The different algorithms for matching really impact the optimal data structure; You almost always have to store by price, but if you're a FIFO matching algorithm you're going to have a different structure than a "preferential" matching algorithm (maybe certain people pay extra in-game money to move to the head of the queue) or "pro-rata" matching where the amount of things people are willing to exchange affects their priority.

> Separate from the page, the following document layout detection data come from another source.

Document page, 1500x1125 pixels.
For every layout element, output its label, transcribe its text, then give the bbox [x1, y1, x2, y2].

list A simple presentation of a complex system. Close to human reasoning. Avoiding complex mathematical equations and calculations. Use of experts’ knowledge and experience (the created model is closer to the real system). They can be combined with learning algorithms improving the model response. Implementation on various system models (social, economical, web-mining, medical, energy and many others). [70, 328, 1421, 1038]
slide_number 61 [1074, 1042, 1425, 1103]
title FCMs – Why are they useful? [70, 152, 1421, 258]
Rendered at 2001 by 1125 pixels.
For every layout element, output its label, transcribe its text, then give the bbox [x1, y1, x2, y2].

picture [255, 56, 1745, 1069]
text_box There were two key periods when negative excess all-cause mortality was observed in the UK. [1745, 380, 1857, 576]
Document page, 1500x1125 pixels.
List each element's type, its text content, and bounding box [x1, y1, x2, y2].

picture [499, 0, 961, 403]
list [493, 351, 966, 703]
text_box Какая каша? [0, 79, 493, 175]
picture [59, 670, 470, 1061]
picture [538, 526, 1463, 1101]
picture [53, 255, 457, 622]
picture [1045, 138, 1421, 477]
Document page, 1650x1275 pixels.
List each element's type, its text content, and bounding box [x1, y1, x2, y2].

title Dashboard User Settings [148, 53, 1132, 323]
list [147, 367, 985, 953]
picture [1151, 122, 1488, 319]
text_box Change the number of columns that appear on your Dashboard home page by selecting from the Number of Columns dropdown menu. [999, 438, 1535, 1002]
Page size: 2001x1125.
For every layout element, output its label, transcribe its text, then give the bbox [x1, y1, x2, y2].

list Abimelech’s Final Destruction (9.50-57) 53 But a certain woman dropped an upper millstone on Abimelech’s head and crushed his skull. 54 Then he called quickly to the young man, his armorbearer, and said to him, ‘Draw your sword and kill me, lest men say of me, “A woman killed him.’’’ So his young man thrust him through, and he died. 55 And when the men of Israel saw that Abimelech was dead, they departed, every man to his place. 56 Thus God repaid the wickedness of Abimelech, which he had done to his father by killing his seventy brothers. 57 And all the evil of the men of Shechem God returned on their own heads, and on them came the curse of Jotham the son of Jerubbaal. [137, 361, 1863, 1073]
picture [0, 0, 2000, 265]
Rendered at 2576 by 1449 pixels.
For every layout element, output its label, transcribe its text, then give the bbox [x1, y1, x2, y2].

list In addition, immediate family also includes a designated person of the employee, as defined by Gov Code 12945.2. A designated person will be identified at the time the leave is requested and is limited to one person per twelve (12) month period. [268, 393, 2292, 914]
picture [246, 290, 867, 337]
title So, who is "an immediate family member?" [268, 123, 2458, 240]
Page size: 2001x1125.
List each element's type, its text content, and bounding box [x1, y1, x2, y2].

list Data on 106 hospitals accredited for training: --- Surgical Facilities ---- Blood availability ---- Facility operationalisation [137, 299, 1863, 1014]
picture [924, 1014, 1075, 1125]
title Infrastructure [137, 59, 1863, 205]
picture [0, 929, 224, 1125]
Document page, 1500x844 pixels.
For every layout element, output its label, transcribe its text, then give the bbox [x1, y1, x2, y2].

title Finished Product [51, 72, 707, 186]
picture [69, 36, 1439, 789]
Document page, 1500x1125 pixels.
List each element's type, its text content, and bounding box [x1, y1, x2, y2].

If you want to get REALLY complicated for your better students you can ask them to model a data structure that supports "all or none" trading, or "market" orders that match at the best price available, etc.
posted by true at 7:33 PM on August 4, 2015


Maze traversal? You can tie a frontend (or make it a different project) of graphics for the maze and their paths, then have them work on different methods of solving it.
posted by nickggully at 8:35 PM on August 4, 2015


forgive me if i'm wrong here, the op seems to be looking for a domain where these types of things are integral to the design & development task.
posted by j_curiouser at 10:18 PM on August 4, 2015


Any way you could make it competitive? Two or more teams - either all of them attempting to do the same thing, or (harder but potentially more interesting) they're trying to 'hack' the other team? Maybe some kind of stuxnet-like scenario? (you have a centrifuge emulator, and they have to figure out how to inject their code, and you drop hints and over time the more sophisticated data structures are required to succeed). Kinda hand-wavy, I know, but it could be engaging.
posted by doctor tough love at 9:37 AM on August 5, 2015


I recall my beginning CS classes using discrete event simulation for a few projects. I always found simulations fun because your code can do something unexpected (without it being a bug). It has plenty of potential for exploring data structures, both in the framework of the simulation and in the domain being simulated.
posted by eruonna at 10:50 AM on August 5, 2015


My db class had us build an NCAA football db from scratch.
posted by wwartorff at 9:19 PM on August 5, 2015


Response by poster: You guys are awesome. So many great ideas here. Gonna spend some time working out possible logistics of a few of them, and see what I end up with.